--- START OF Listing ---

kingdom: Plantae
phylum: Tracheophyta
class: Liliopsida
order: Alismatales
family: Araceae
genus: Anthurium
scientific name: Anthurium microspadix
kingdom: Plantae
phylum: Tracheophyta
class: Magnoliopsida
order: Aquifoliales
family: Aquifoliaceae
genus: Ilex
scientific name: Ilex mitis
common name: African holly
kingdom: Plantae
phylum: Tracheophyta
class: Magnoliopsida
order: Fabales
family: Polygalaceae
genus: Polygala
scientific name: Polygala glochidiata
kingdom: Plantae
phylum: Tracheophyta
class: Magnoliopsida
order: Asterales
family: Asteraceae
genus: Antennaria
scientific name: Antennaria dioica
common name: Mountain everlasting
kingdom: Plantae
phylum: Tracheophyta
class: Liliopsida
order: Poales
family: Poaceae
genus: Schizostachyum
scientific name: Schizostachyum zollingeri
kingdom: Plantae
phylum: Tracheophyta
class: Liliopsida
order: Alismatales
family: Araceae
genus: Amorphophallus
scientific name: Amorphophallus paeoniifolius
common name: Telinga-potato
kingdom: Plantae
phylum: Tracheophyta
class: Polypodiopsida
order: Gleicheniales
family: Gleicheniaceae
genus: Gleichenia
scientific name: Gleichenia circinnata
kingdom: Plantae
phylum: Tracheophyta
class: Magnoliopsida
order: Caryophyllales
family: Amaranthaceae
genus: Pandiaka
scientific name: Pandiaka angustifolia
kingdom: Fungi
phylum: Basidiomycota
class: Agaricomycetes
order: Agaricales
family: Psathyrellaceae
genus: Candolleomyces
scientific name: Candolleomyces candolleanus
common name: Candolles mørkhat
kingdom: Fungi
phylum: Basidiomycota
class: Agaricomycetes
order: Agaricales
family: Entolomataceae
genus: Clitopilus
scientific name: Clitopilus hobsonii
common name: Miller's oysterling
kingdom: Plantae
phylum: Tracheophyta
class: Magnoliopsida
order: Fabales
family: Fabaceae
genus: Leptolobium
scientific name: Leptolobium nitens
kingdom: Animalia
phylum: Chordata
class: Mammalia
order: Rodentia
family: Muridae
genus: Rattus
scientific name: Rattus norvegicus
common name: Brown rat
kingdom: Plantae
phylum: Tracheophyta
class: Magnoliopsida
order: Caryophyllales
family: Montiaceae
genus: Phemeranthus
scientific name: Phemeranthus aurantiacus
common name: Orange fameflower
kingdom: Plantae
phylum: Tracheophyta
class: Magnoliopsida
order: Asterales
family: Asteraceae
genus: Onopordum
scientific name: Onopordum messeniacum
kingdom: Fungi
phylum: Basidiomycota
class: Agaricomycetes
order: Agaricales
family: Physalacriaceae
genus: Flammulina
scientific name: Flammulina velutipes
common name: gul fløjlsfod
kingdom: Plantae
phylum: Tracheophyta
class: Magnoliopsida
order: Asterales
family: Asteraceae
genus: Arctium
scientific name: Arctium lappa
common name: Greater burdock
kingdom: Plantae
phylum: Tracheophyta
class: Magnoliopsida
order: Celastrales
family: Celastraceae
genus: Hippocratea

--- END OF Listing ---

Pull out every line of the data above that contains the string "common", treating uppercase and lowercase as different.

common name: African holly
common name: Mountain everlasting
common name: Telinga-potato
common name: Candolles mørkhat
common name: Miller's oysterling
common name: Brown rat
common name: Orange fameflower
common name: gul fløjlsfod
common name: Greater burdock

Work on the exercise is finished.